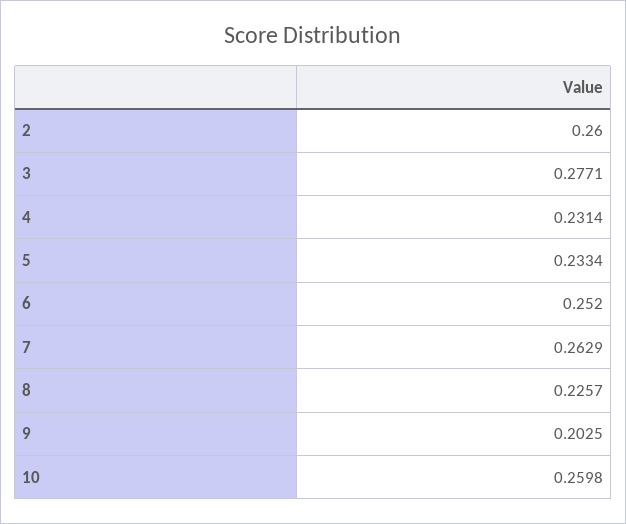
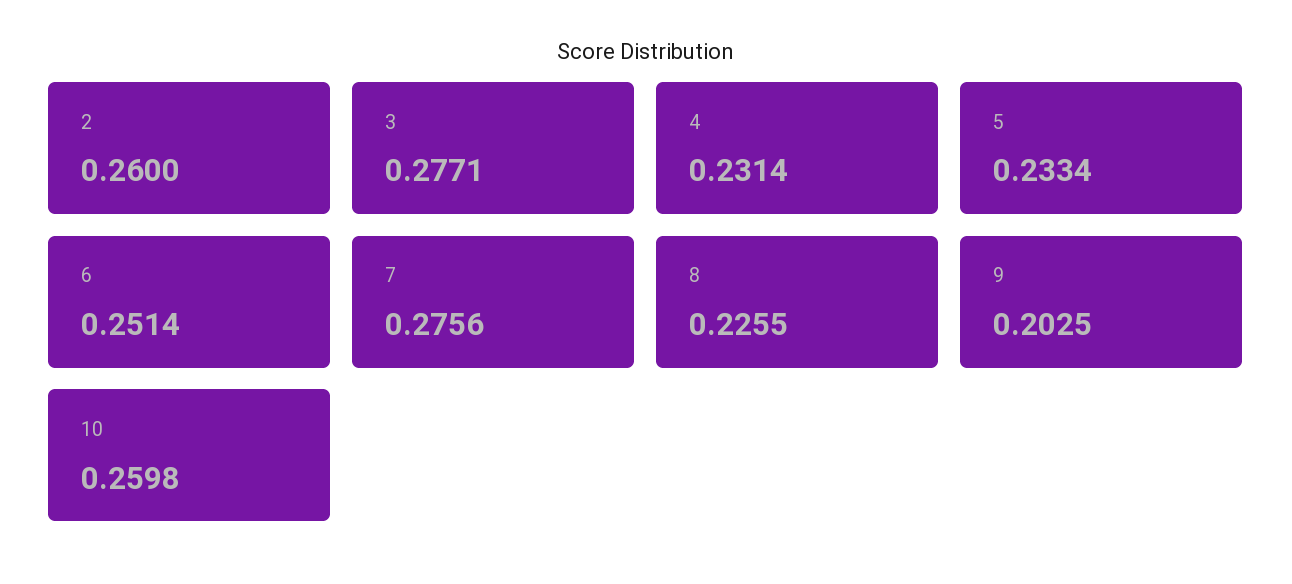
  {
    "2": 0.26,
    "3": 0.2771,
    "4": 0.2314,
    "5": 0.2334,
-   "6": 0.252,
+   "6": 0.2514,
-   "7": 0.2629,
+   "7": 0.2756,
-   "8": 0.2257,
+   "8": 0.2255,
    "9": 0.2025,
    "10": 0.2598
  }

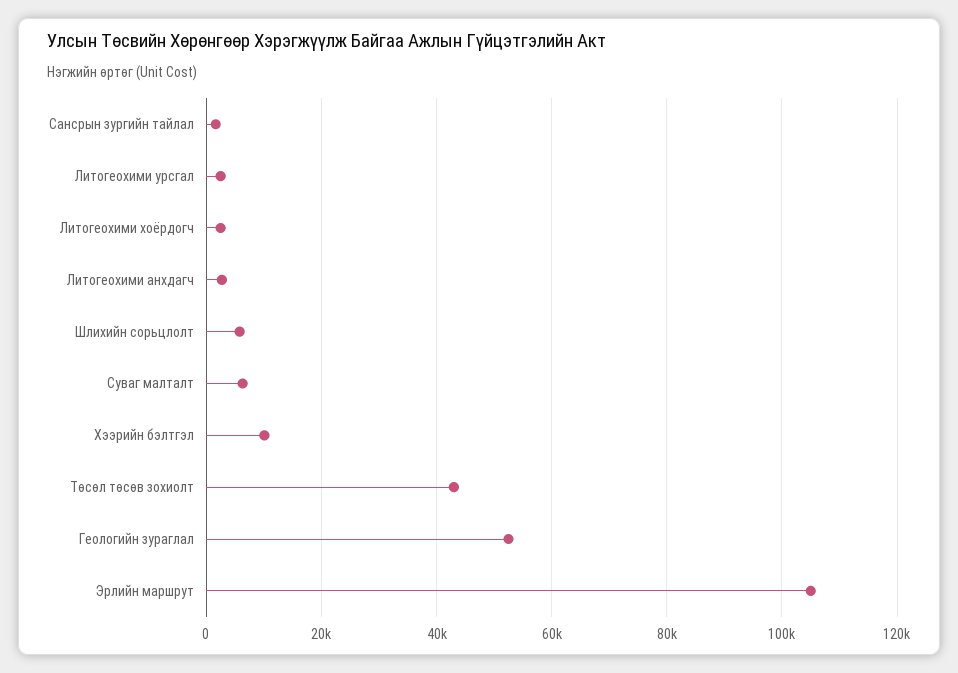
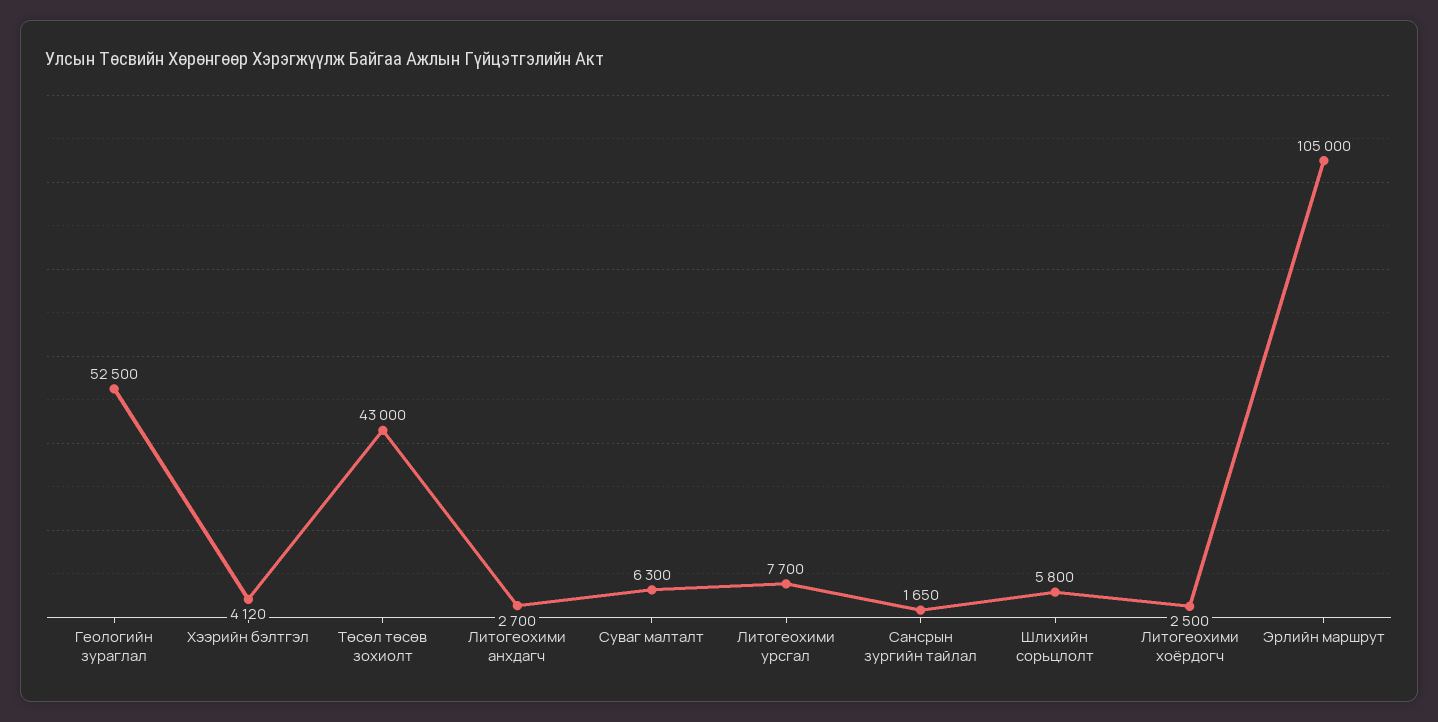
  {
    "Сансрын зургийн тайлал": 1650,
-   "Литогеохими урсгал": 2000,
+   "Литогеохими урсгал": 7700,
    "Литогеохими хоёрдогч": 2500,
    "Литогеохими анхдагч": 2700,
    "Шлихийн сорьцлолт": 5800,
    "Суваг малталт": 6300,
-   "Хээрийн бэлтгэл": 10000,
+   "Хээрийн бэлтгэл": 4120,
    "Төсөл төсөв зохиолт": 43000,
    "Геологийн зураглал": 52500,
    "Эрлийн маршрут": 105000
  }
════════
▸ PROBLEM:
Retype every entry exactly, but keep the pictures out of your copy.

▸ ANSWER FOR THE TASK:
  {
    "2": 0.26,
    "3": 0.2771,
    "4": 0.2314,
    "5": 0.2334,
-   "6": 0.252,
+   "6": 0.2514,
-   "7": 0.2629,
+   "7": 0.2756,
-   "8": 0.2257,
+   "8": 0.2255,
    "9": 0.2025,
    "10": 0.2598
  }

  {
    "Сансрын зургийн тайлал": 1650,
-   "Литогеохими урсгал": 2000,
+   "Литогеохими урсгал": 7700,
    "Литогеохими хоёрдогч": 2500,
    "Литогеохими анхдагч": 2700,
    "Шлихийн сорьцлолт": 5800,
    "Суваг малталт": 6300,
-   "Хээрийн бэлтгэл": 10000,
+   "Хээрийн бэлтгэл": 4120,
    "Төсөл төсөв зохиолт": 43000,
    "Геологийн зураглал": 52500,
    "Эрлийн маршрут": 105000
  }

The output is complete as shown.